Portanto, é necessário que, numa postura de Estado, que tenha a ver com o debate alargado sobre a situação, todos possam conhecer a totalidade da situação e, nessa altura, entender então que existe crise mas que é uma crise relativa, que está em vias de superação, que permite que se defina uma política de justiça para o futuro e que vale a pena, em conjunto, partilharmos essa política.
Um exemplo só do que não disse - aliás, não o queria dizer porque tenho medo de ser considerado novo-riquista ao fazer essa afirmação - é este: em Março do próximo ano todos os tribunais do País estarão apetrechados com sistemas de gravação audio. Mas porquê dizê-lo aqui? Para fazer uma listagem das várias compras que vamos fazendo, do vário apetrechamento que vamos fornecendo ao sistema judiciário. Eles lá estarão, serão visíveis, dar-se-á conta deles! Irá dar-se um salto qualitativo na celeridade e na garantia de qualidade do recurso e na possibilidade de apreciação da prova em recurso. Mas isso, Srs. Deputados, faz-se, não se discursa sobre isso!

Aplausos do PSD.

Discursa-se é sobre os contornos que definem os programas. Pode discorrer-se se se deve ou não instalar um Tribunal da Relação em Évora (aliás, já o está); pode discorrer-se se se deve ou não instalar outro Tribunal da Relação no Algarve. Como é evidente, o ministro não pode responder de imediato a essa questão.
Será que o Sr. Deputado, quando propôs a instalação do Tribunal no Algarve, pretendia extinguir, simultaneamente, o de Évora? Será que, quando propôs instalar um Tribunal da Relação no Algarve, tinha o levantamento do número de processos pendentes no Tribunal da Relação de Lisboa, que permitirão ou não tomar essa decisão?

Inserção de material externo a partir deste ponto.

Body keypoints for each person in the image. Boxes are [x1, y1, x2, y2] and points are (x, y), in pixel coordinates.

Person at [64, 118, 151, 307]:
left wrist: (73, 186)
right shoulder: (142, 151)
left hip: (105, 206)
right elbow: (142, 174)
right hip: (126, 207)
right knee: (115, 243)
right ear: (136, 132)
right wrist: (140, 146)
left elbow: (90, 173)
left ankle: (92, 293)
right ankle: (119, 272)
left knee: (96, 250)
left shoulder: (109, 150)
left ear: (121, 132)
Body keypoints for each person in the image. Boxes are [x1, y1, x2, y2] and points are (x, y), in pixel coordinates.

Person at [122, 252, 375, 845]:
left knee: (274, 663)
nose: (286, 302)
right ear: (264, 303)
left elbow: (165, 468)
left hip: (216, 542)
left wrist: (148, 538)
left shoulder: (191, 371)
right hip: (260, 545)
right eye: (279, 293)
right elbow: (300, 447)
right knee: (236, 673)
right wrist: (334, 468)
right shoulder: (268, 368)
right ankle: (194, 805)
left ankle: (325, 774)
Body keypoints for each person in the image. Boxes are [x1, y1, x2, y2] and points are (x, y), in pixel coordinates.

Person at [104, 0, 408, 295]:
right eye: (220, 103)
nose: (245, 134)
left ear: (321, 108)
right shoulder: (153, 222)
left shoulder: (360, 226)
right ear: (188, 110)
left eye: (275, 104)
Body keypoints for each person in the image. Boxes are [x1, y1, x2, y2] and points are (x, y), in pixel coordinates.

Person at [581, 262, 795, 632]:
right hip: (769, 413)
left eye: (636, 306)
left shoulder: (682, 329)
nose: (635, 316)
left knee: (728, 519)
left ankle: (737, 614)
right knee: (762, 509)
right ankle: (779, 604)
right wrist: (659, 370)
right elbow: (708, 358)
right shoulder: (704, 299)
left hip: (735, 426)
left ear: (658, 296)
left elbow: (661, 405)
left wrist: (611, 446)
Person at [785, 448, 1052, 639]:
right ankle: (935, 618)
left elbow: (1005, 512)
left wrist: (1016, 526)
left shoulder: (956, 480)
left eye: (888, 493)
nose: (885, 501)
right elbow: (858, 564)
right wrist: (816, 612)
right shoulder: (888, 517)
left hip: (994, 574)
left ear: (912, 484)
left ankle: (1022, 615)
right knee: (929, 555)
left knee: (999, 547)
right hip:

Vozes do PSD: - É claro que não tem!

O Orador: - De qualquer modo, é uma proposta e todas as propostas são bem-vindas.
Inicialmente, tive receio de que, com a sua intervenção, o Sr. Deputado Hermínio Martinho estivesse a propor a instalação do Tribunal da Relação na Sertã.

Risos do PSD.

Digo isto porque hoje, por força do novo Código de Processo Penal, há repetição da prova em segunda instância e, como o Tribunal da Relação de Coimbra fica bastante mais longe de Vila de Rei do que o Tribunal de Castelo Branco, fiquei sem saber se, de facto, essa proposta também estava no seu espírito. Presumo que não!